* Information *
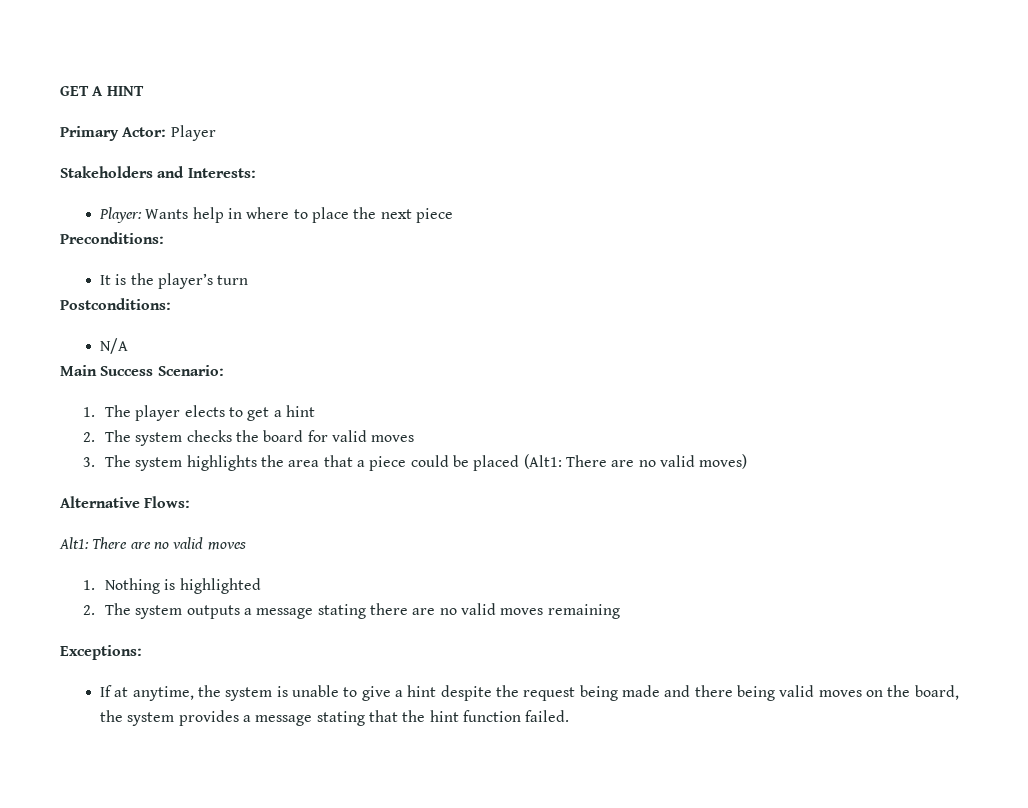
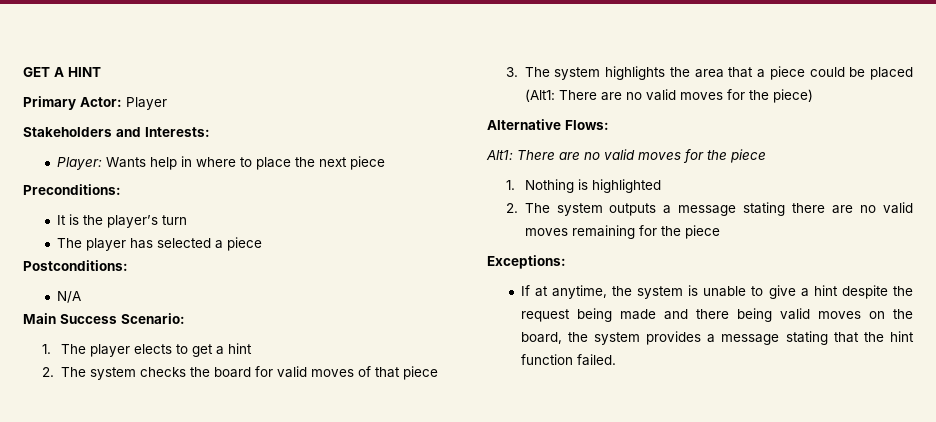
(249, 280) none -> [56,237,262,251] // The player has selected a piece
(415, 438) none -> [357,366,438,380] of that piece
[699,454,748,469] moves) -> [679,89,813,103] moves for the piece)
(246, 546) none -> [683,149,766,163] for the piece
(620, 611) none -> [638,225,720,239] for the piece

* Aim of the task *
Repeat the records above word for word, keeping no pictures in the copy.

* Response to this task *
(249, 280) none -> [56,237,262,251] // The player has selected a piece
(415, 438) none -> [357,366,438,380] of that piece
[699,454,748,469] moves) -> [679,89,813,103] moves for the piece)
(246, 546) none -> [683,149,766,163] for the piece
(620, 611) none -> [638,225,720,239] for the piece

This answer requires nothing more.